Изменить размер шрифта - +
Повторов и многословия в последних главах как не бывало: большое пространство, огромная высота, видно далеко во все концы света. Словно взят тяжелейший подъем — и можно выдохнуть во всю широченную грудь. Лучшее, что есть в советской военной поэзии — так мне кажется, хотя вообще-то на таких вершинах уже нет иерархии, тут и Симонов, и Слуцкий, и Самойлов, и Гудзенко, и окопные гении вроде Константина Левина или Иона Дегена, — глава «По дороге на Берлин». Сколько б я ее ни перечитывал — слезы, куда денешься.

Свет того добра и того счастья до сих пор светит. Только в «Теркине» сохранилось в абсолютной неприкосновенности и полноте живое вещество войны — и Победы. Здесь не миф, не аргумент в споре, не поиск исторической правды, которой никогда не находят, — здесь как оно все было. И поскольку на «Теркина» продолжают отзываться и те, кто рожден через тридцать, сорок, пятьдесят лет после войны, — значит, то, чем выиграна эта война, до сих пор живо. Да куда оно и денется.

 

Когда Твардовский в присутствии Хрущева «и других официальных лиц» (бытовала такая формулировка) дочитал «Теркина на том свете», Хрущев спросил притихших главных редакторов: «Кто смелый?
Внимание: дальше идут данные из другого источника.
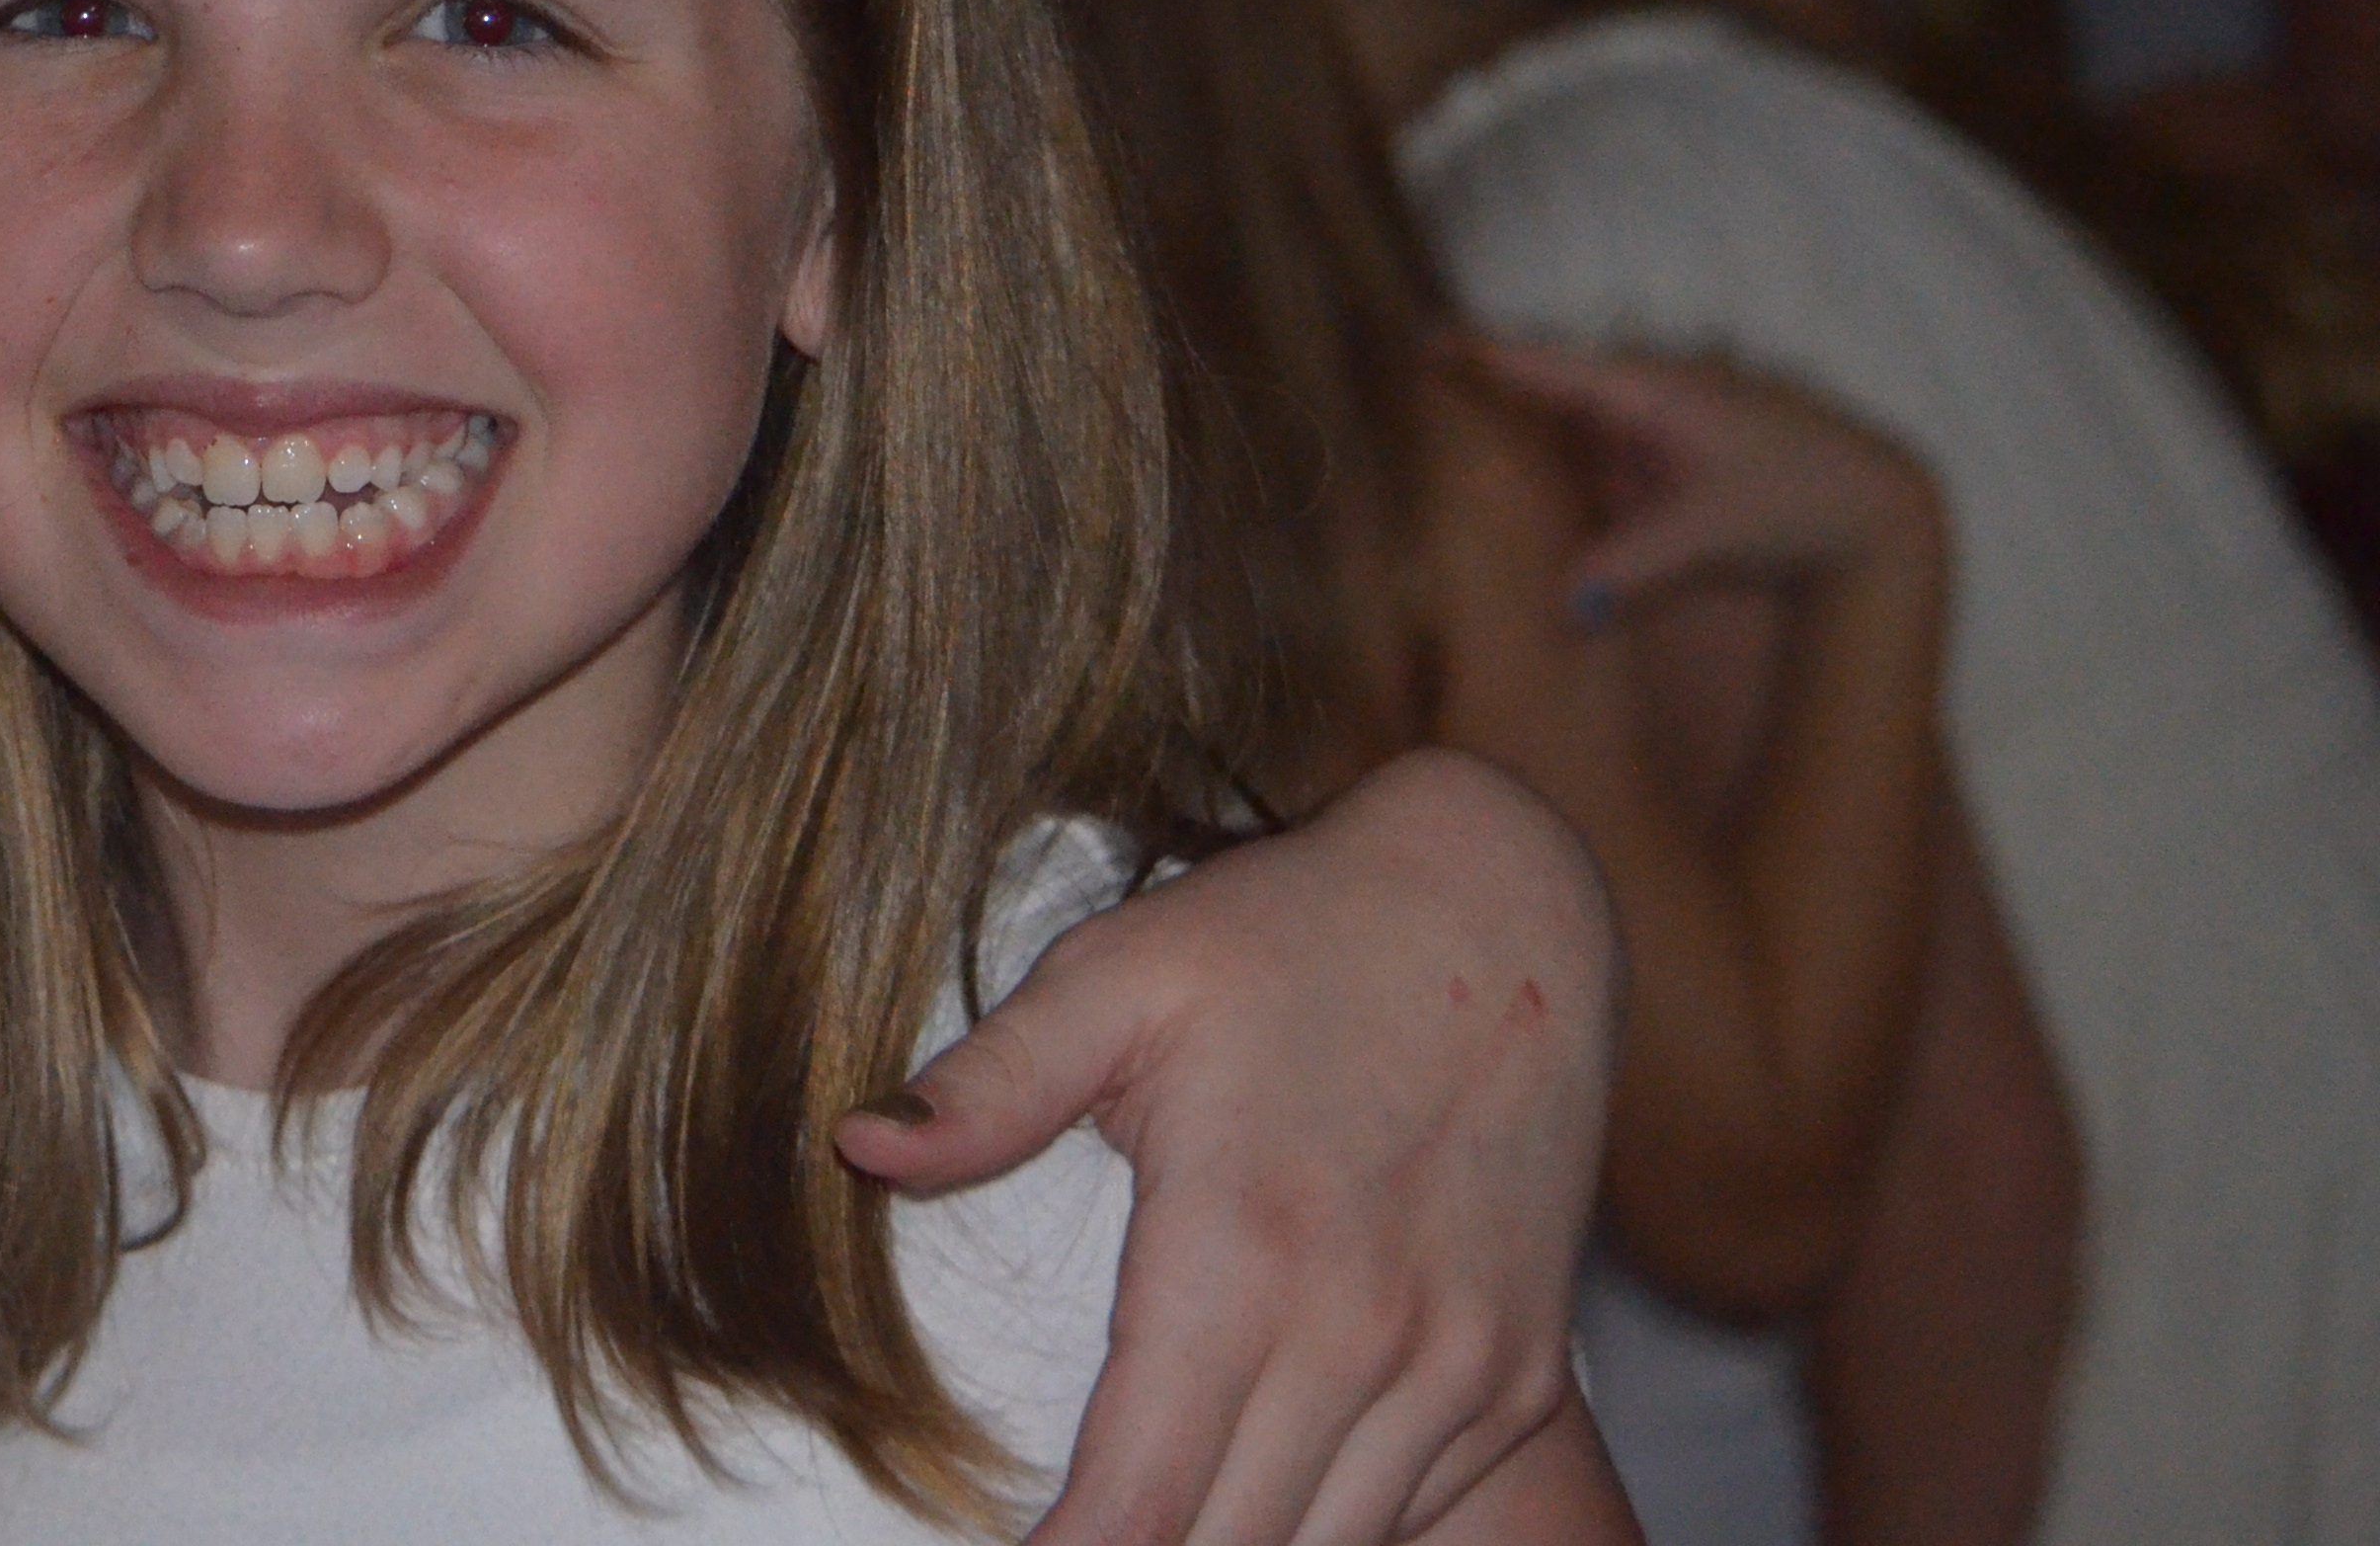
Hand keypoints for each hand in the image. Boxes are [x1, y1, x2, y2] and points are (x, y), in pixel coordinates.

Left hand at [838, 752, 1619, 1545]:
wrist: (1507, 901)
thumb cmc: (1288, 934)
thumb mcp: (1118, 975)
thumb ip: (989, 1084)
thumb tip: (858, 1146)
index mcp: (1244, 1247)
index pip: (1138, 1499)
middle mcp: (1365, 1331)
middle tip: (1060, 1541)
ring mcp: (1461, 1363)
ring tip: (1142, 1523)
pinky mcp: (1524, 1373)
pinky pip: (1416, 1511)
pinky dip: (1329, 1524)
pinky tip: (1256, 1494)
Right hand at [1454, 340, 1943, 625]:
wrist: (1878, 509)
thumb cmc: (1798, 503)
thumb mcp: (1710, 537)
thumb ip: (1629, 569)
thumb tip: (1560, 608)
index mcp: (1650, 391)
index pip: (1544, 365)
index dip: (1478, 354)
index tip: (1414, 339)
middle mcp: (1646, 396)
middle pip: (1547, 393)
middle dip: (1487, 399)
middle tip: (1413, 404)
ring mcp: (1657, 426)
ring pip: (1571, 431)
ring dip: (1527, 448)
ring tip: (1465, 461)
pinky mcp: (1668, 460)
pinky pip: (1598, 463)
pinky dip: (1566, 479)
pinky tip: (1542, 505)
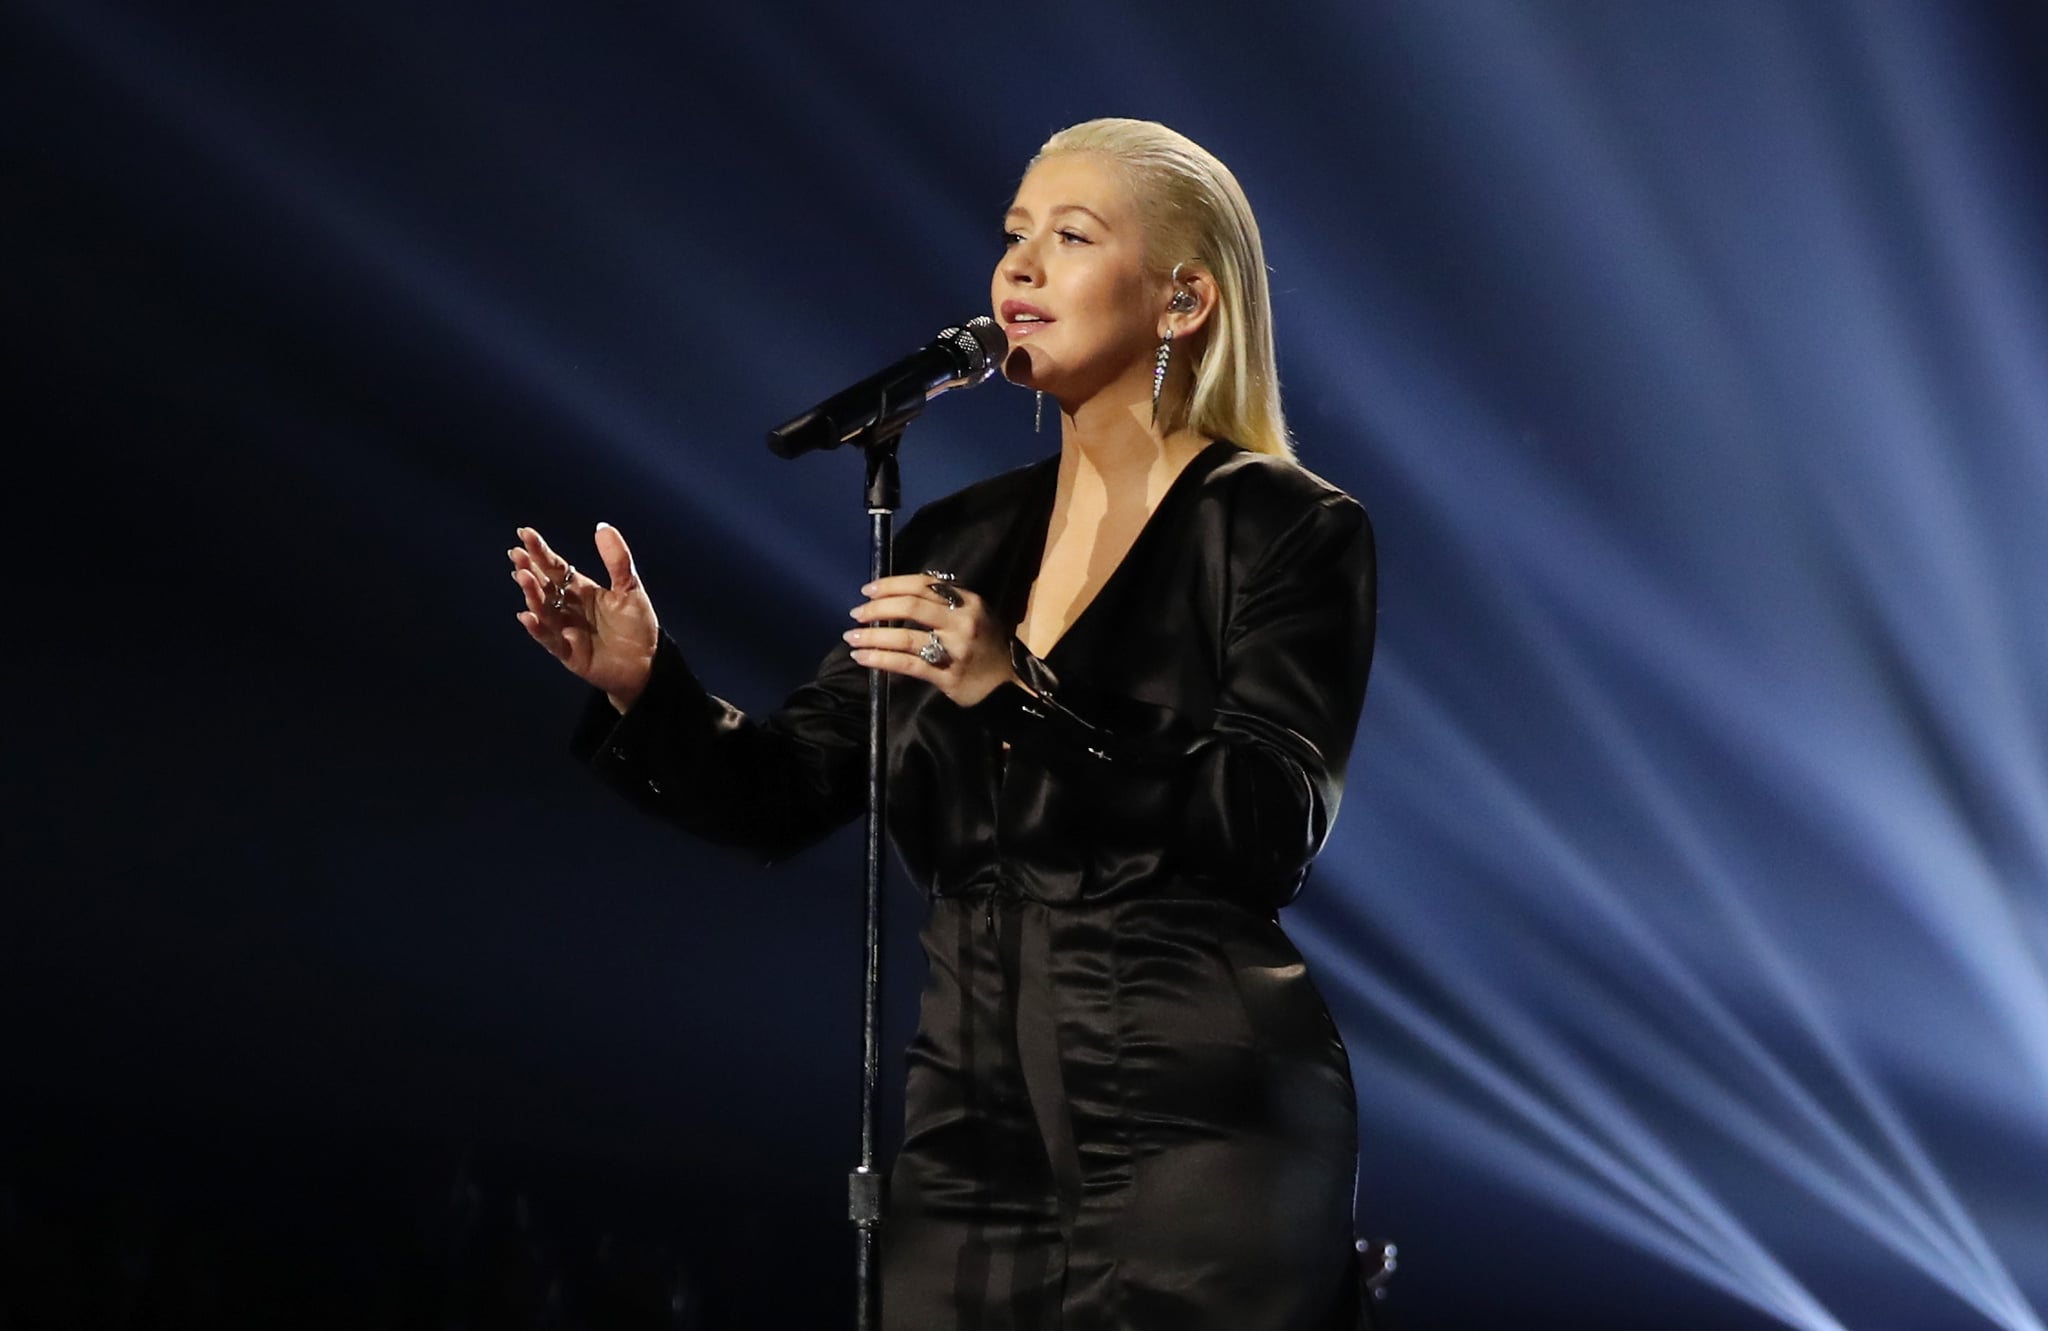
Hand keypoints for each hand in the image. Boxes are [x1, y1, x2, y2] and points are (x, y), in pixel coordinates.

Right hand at [509, 523, 659, 711]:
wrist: (648, 664)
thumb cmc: (637, 626)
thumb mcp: (629, 589)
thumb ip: (617, 560)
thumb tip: (602, 526)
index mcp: (581, 591)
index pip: (555, 568)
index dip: (540, 552)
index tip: (525, 534)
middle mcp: (568, 609)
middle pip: (544, 587)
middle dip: (530, 570)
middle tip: (517, 555)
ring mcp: (565, 631)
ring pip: (543, 611)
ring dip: (532, 595)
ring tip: (523, 577)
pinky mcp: (568, 653)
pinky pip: (549, 640)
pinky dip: (538, 629)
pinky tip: (528, 616)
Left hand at [845, 573, 1018, 707]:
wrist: (1008, 685)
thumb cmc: (986, 646)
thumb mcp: (975, 614)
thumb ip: (945, 602)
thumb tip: (900, 594)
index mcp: (968, 602)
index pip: (924, 584)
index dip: (892, 585)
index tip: (869, 590)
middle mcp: (962, 623)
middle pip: (912, 606)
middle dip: (878, 608)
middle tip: (857, 613)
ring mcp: (955, 650)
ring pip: (906, 638)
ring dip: (873, 636)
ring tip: (851, 637)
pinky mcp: (947, 677)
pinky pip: (907, 665)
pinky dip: (881, 660)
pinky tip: (863, 658)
Кто ЭТО возьмет?».

Это была, в общем, не шутка первого лица насчет своих полномочий — в духе сталинских сомнительных острот: «Я не хотел подписывать договор с Гитлером, но Молотов заставил». Хрущев был человек с чутьем и понимал, что для публикации этой вещи — даже понравившейся первому лицу — нужна реальная смелость; и не потому, что это очень уж резкая сатира. Положа руку на сердце, «Теркин на том свете» — вещь не смешная даже по меркам 1964 года. Твардовский не юморист, хотя мрачно пошутить умел (гениальный ответ 1970 года на вопрос партфункционера, как, мол, дела: «Пережили лето горячее, переживем и говно собачее»). Читать этого второго «Теркина» тяжело, не скучно, а муторно, и писать было не веселее; не зря на Западе его тут же сравнили с Кафкой, что Твардовский в рабочих дневниках отметил с благодарностью. Никакой особенной дерзости в высмеивании советской бюрократии при Хрущеве уже не было, и даже шутка насчет раздвоения того света на наш и капиталистический не храбрее «Незнайки на Луне», где классовая борьба переносится в космос. Отважней всего была догадка о том, что советское общество — ну да, мертво; что попав на тот свет в 1943 году, Теркин угодил, в сущности, во вторую половину пятидесятых.

Поразительно, как безрадостны сочинения Твардовского в последние пятнадцать лет: казалось бы, оттепель, блестящая плеяда молодых талантов, приличный — по собственному его мнению — человек на самом верху, и сам «Трифоныч», хоть и преодолевая бешеное сопротивление, делает лучший и правдивейший журнал, но лирике не соврешь. И поздняя его лирика угрюма, задолго до смерти прощальна и завещательна, и последние поэмы проникнуты горечью, стыдом, тоской: может, до разоблачений второй половины пятидесятых он в самом деле не представлял масштаба сталинских преступлений и был раздавлен этой правдой? Не думаю: как-никак он был сыном сосланного кулака и о трагедии сельской России знал побольше других. «Не он бы писал, не я бы читал», — сказал Трифонову о гроссмановском «Все течет». Скорей причина его оттепельной мрачности в другом: его поколение лучше молодых понимало, что оттепелью ничего не исправишь. Иллюзии могли быть у тех, кто родился в начале тридцатых. А у тех, кто застал великие проекты двадцатых и вдохновлялся их грандиозным утопизмом, к пятидесятым годам не осталось иллюзий: дело мертвое. Косметические перемены не спасут, а на глобальные никто не пойдет. Теркин — символ России, в чем и сам автор не сомневался. И потому поэма его — про Россию на том свете, про страну, в которой не осталось ни глотка живой воды.